The National Women’s Law Center reported in March of this year that “as of February 2020, more than 1.1 million women were in the labor force as men returned to their pre-pandemic labor force levels.” As a result, many women – especially black women, Latinas, and other women of color – are still struggling to make ends meet.

So what should companies be doing now and next to go a long way in gender equality?

Stickney says it’s two things (the same two things many companies are forced to realize they need to do when it comes to racial representation): Make a public commitment and measure their progress.

“More companies should make a public commitment to interview qualified women for every open leadership position,” she said. “Companies have been making personal commitments for decades. A public commitment is different. It not only allows employees to demonstrate the company’s importance to diversity and equity, but also allows company leaders and managers to hold the company accountable for actively working toward equality.”

From there, it’s about recognition and accountability.

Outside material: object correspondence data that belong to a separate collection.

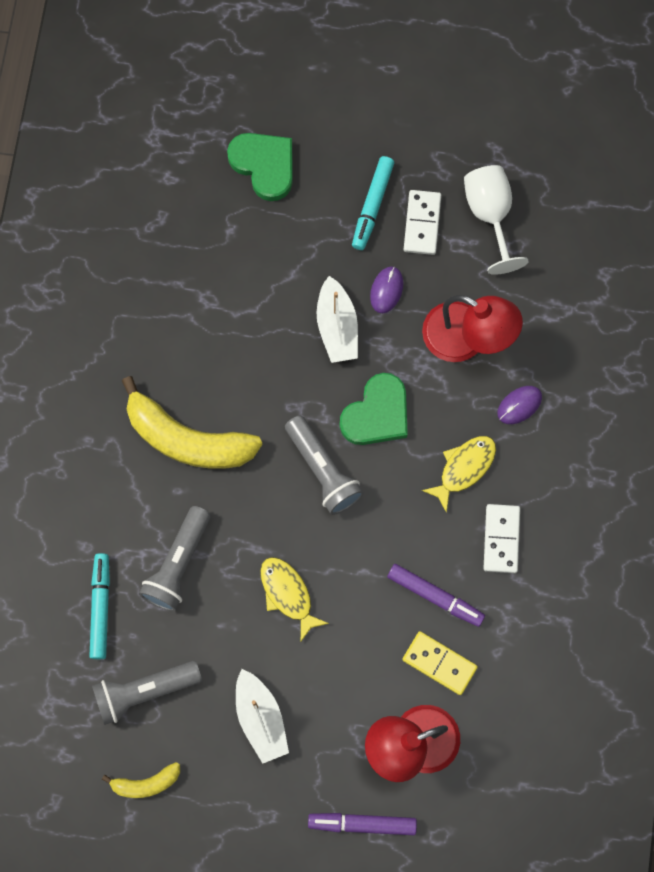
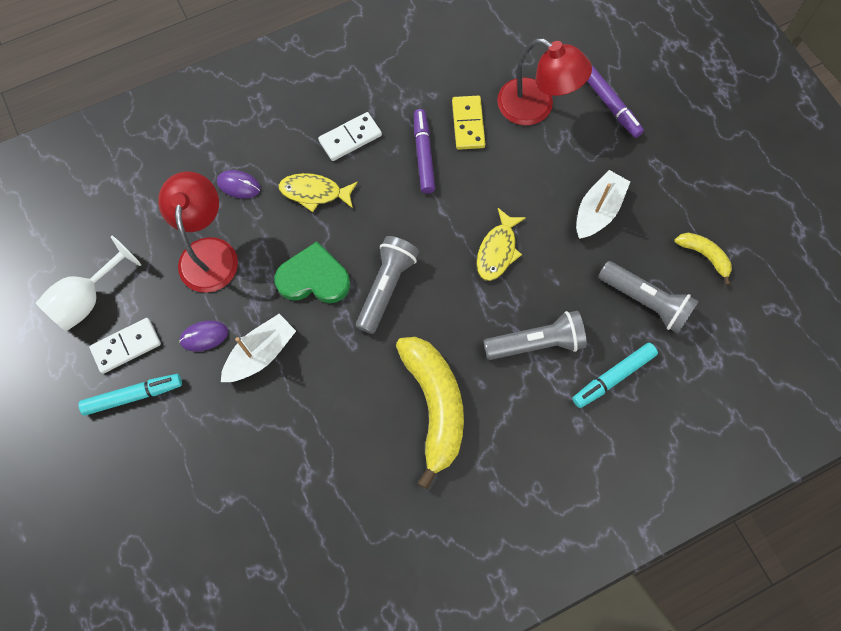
camera: 125 degrees left, 5 degrees down
green heart [227,133,293,201] -> none

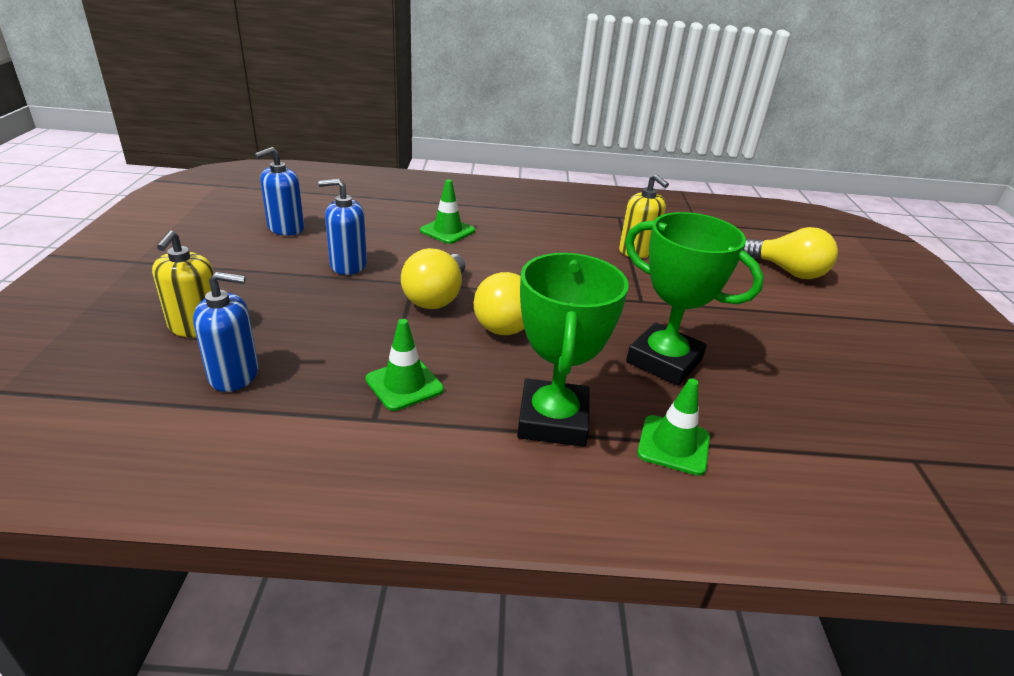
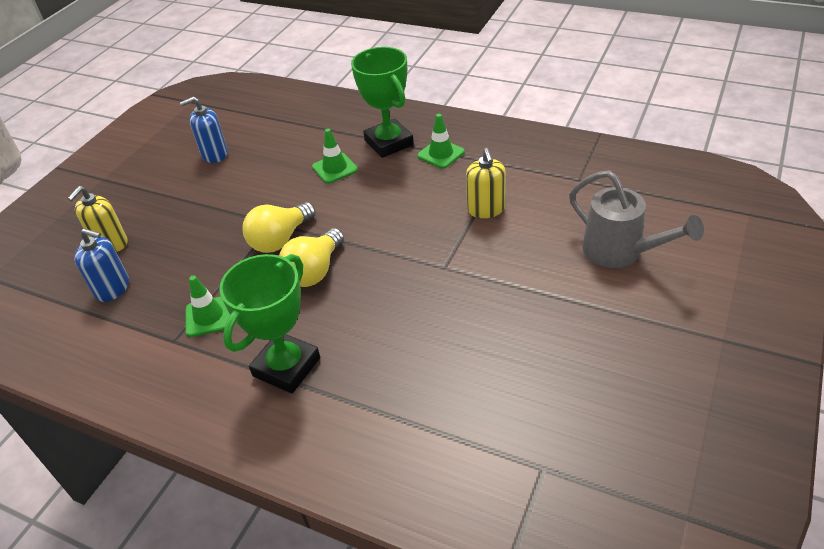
camera: 30 degrees right, 10 degrees up
blue soap dispenser [318,179,367,275] -> none
green trophy [625,212,764,386] -> green trophy moved to [351,47,414,158]
green traffic cone [637,378,710,476] -> green traffic cone moved to [417,114,465,169]
yellow light bulb [743,227,838,279] -> grey watering can [569,170,704,268]

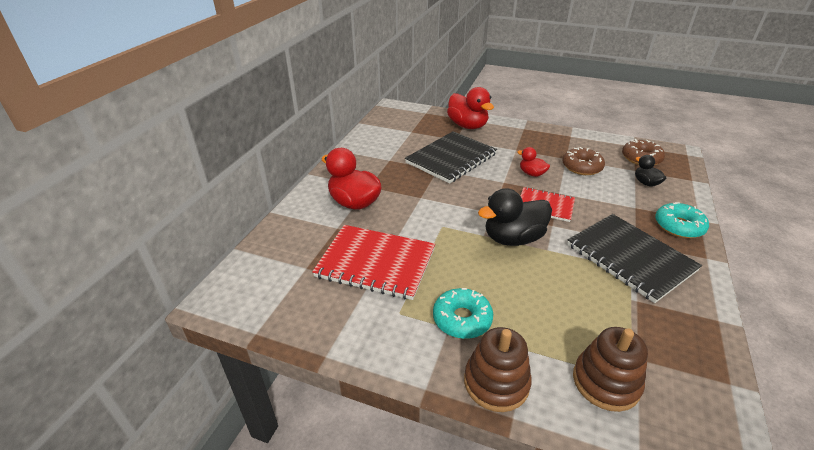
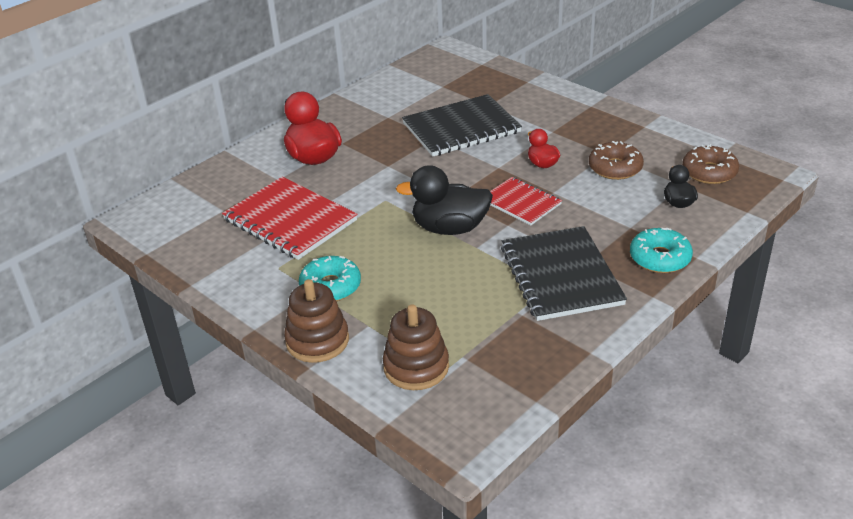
camera: 25 degrees right, 0 degrees up
red duck [447,87,494,129] -> none

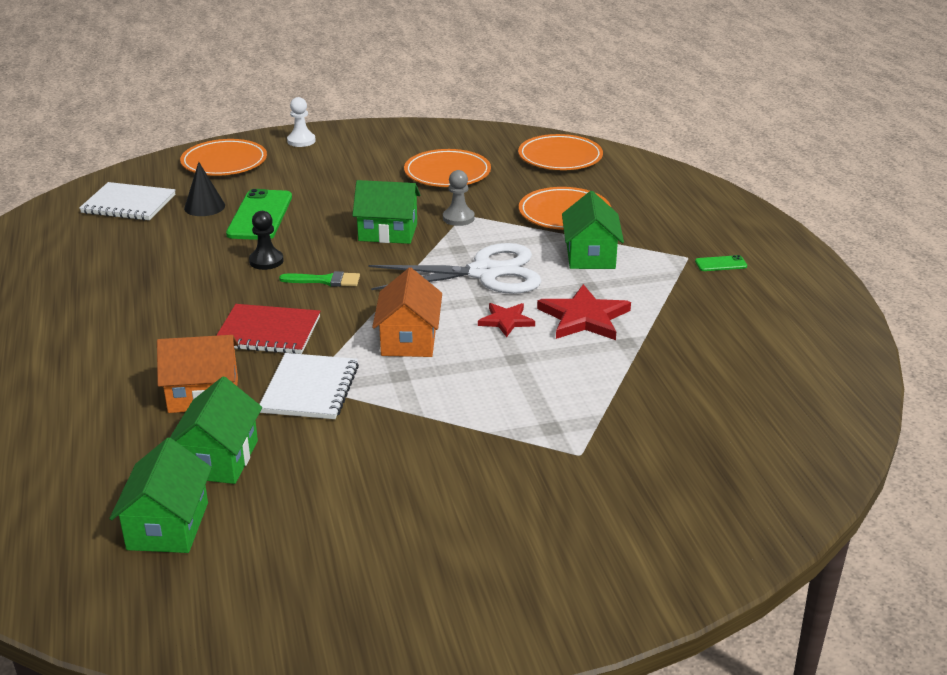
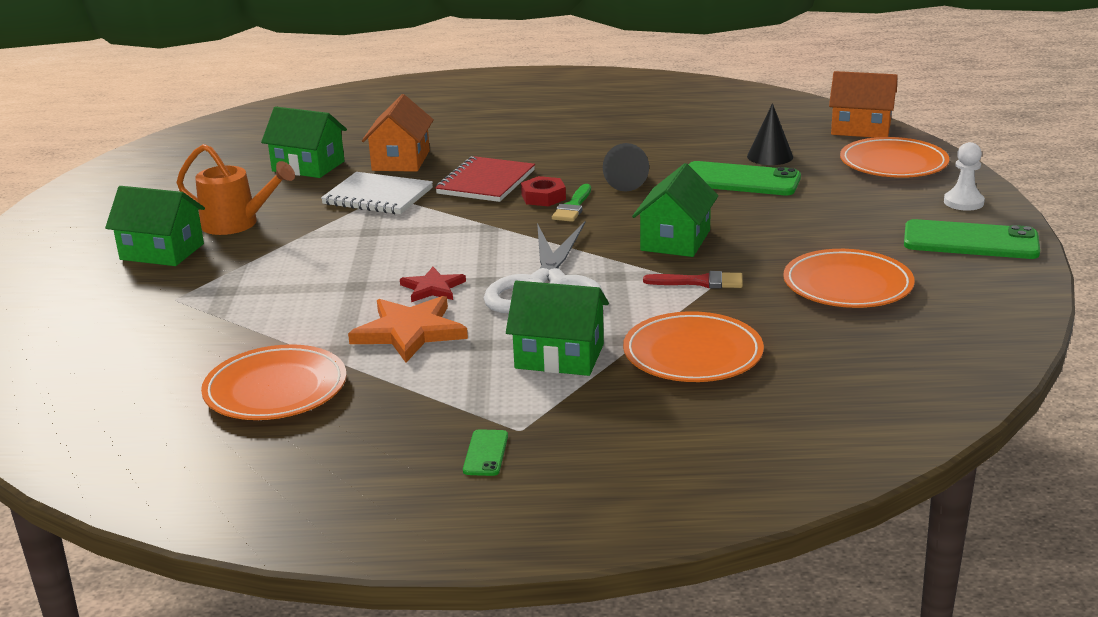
camera: 105 degrees right, 5 degrees down
white notebook [79,182,175,221] -> none
green house [109,438,212,553] -> green house moved to [105,186,205,266]
black pawn [249,211,284,270] -> black cone [603,143,649,191]
orange house [372,268,442,357] -> orange house moved to [829,71,898,138]
grey pawn [443,170,475,226] -> red brush [643,271,743,289]
orange plate [518,134,603,170] -> orange plate moved to [201,344,346,420]
red star [537,284,631,340] -> orange star [348,296,468,363]
none -> orange watering can [177,144,295,235]
none -> red nut [521,176,566,206]
none -> green phone [904,219,1040,259]

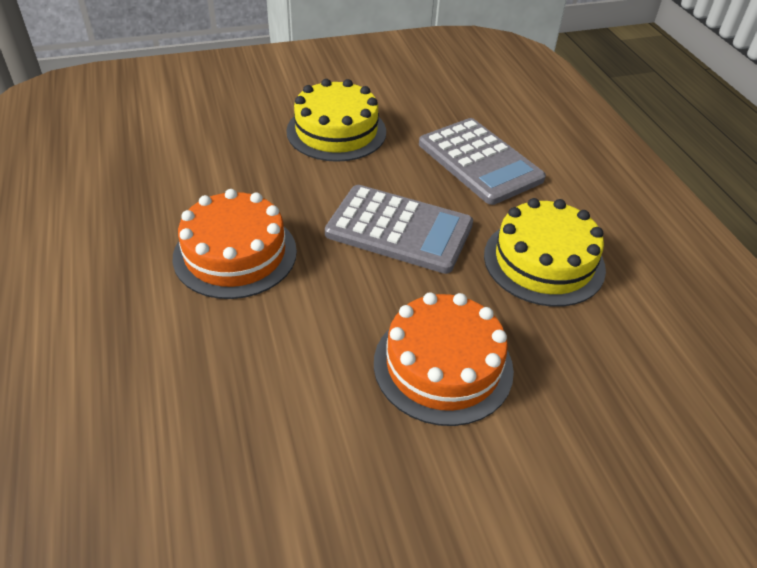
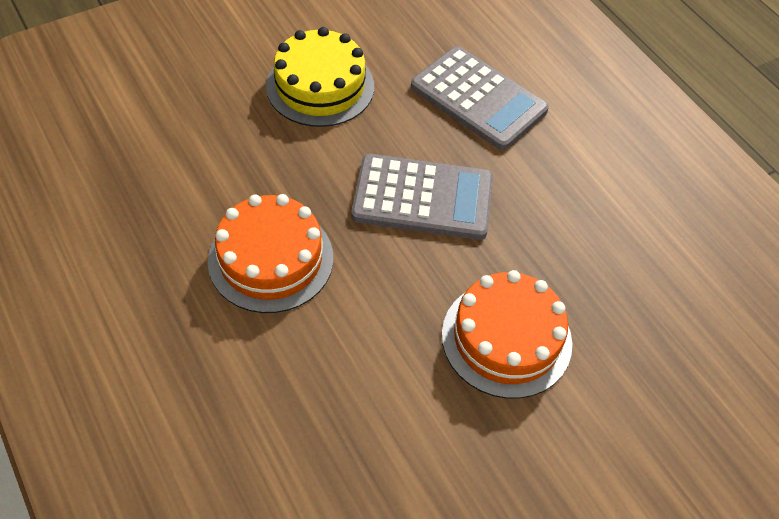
camera: 15 degrees left, 10 degrees up
yellow cake [484,198,606,307] -> none

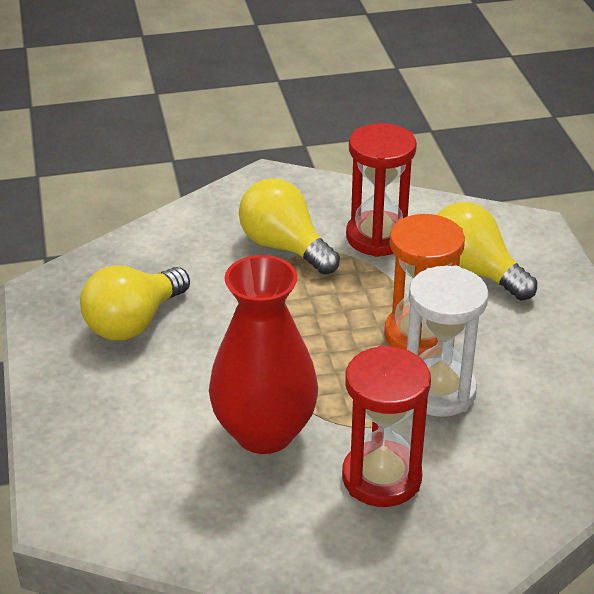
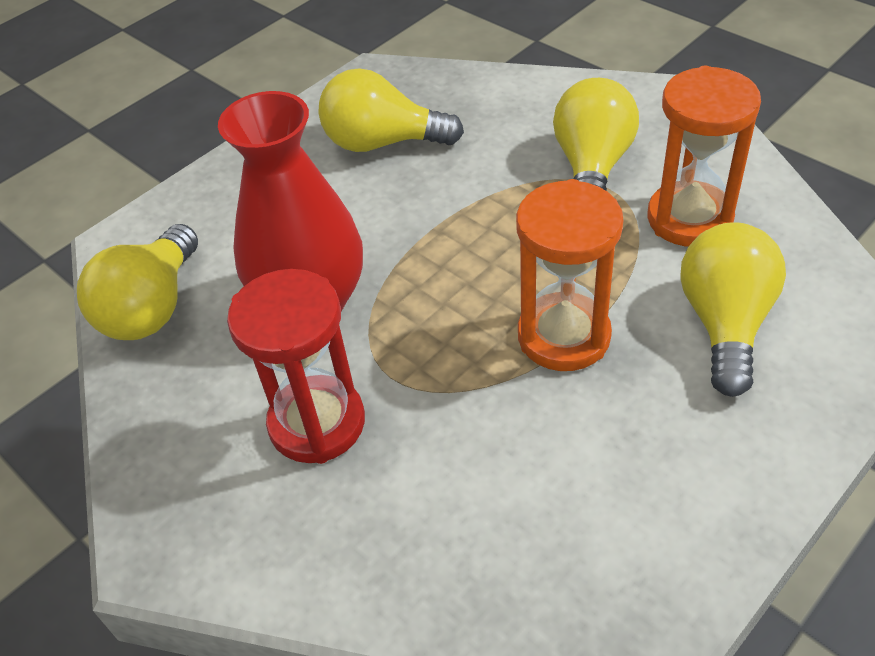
camera: 60 degrees right, 10 degrees up
red hourglass [346,123,417,257] -> orange hourglass [648,65,761,247]
white hourglass [407,265,489,417] -> none
none -> yellow light bulb [77,224,198,340]

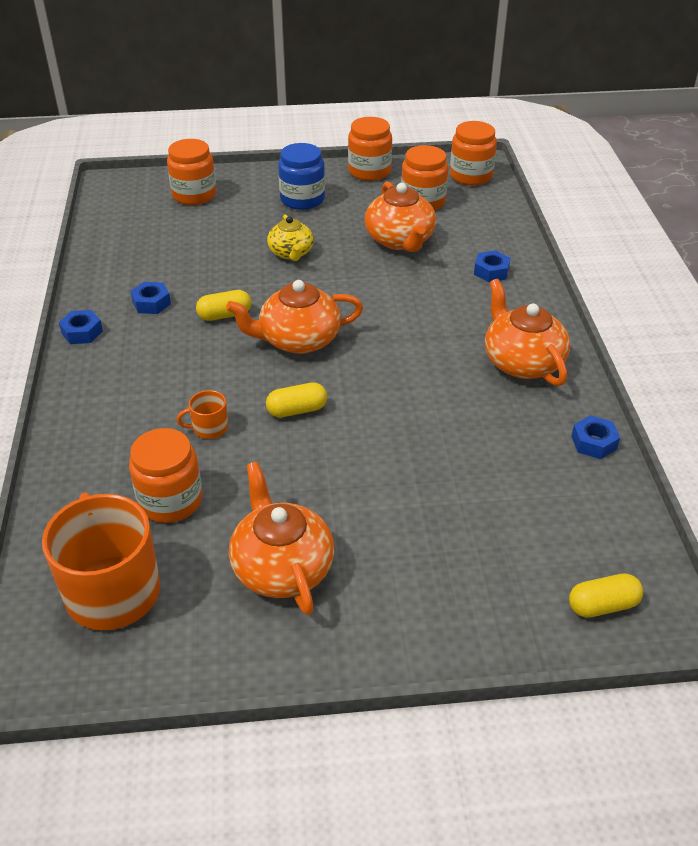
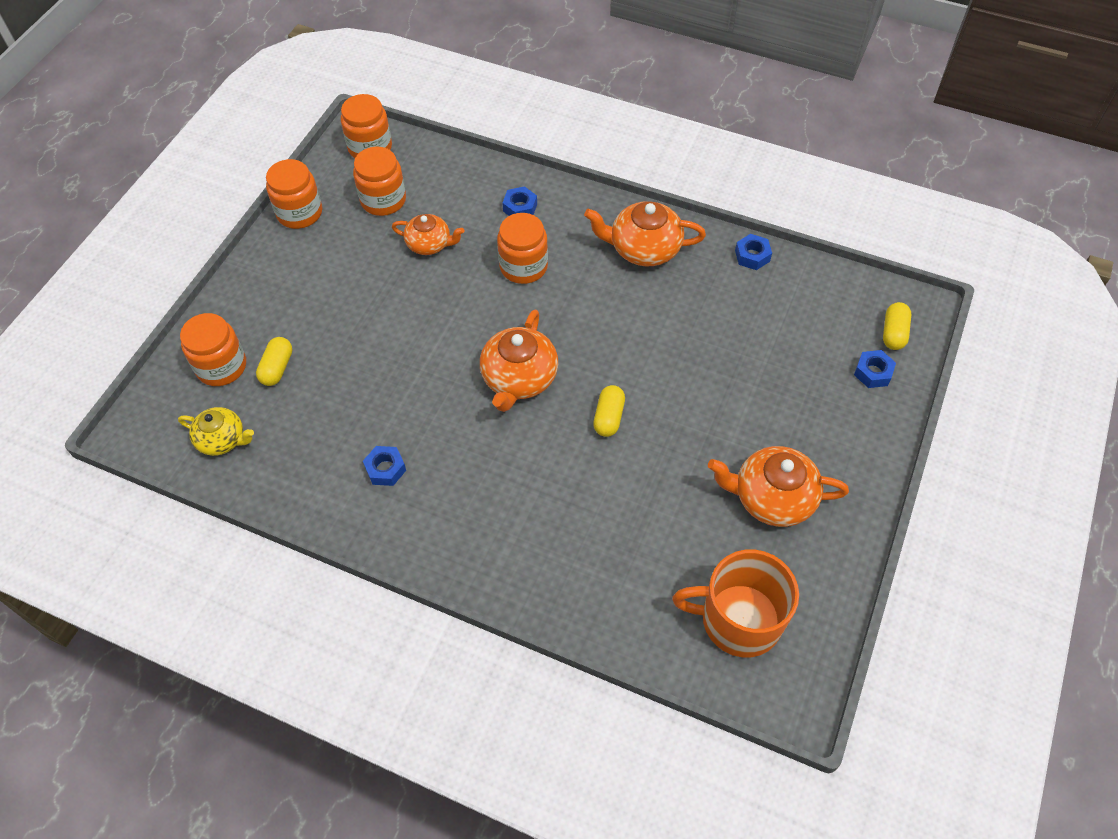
camera: 60 degrees left, 15 degrees up
blue nut [59,310,103,344] -> blue nut moved to [854,350,896,388]
orange jar [129,428,202,523] -> orange jar moved to [497,213,548,284]
orange mug [177,390,228,439] -> none
yellow capsule [196,290,251,321] -> yellow capsule moved to [256,337,292,386]
yellow teapot [267,214,314,261] -> yellow teapot moved to [178,407,254,456]
blue jar [278,143,325,210] -> none
orange teapot [365,182,436,252] -> orange teapot [392,214,464,255], size x0.64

“You can’t fix what you can’t see,” Stickney said. “If companies want to fully understand where the barriers and opportunities are, they need to measure not just representation and pay, but the entire employee life cycle, from recruitment to attrition. When you start measuring, you’ll find all kinds of patterns that weren’t seen before. For example, women are more likely to leave an organization than men in their first five years of employment.” Are you leaving? If the answer is ‘yes’, then you have a problem.

“Or if you’re hiring more women than men at the entry level and more women than women at the executive level, you might have a pipeline problem when you’re looking for your high-potential employees to fill top jobs and you can only find men,” she added. You don’t know.”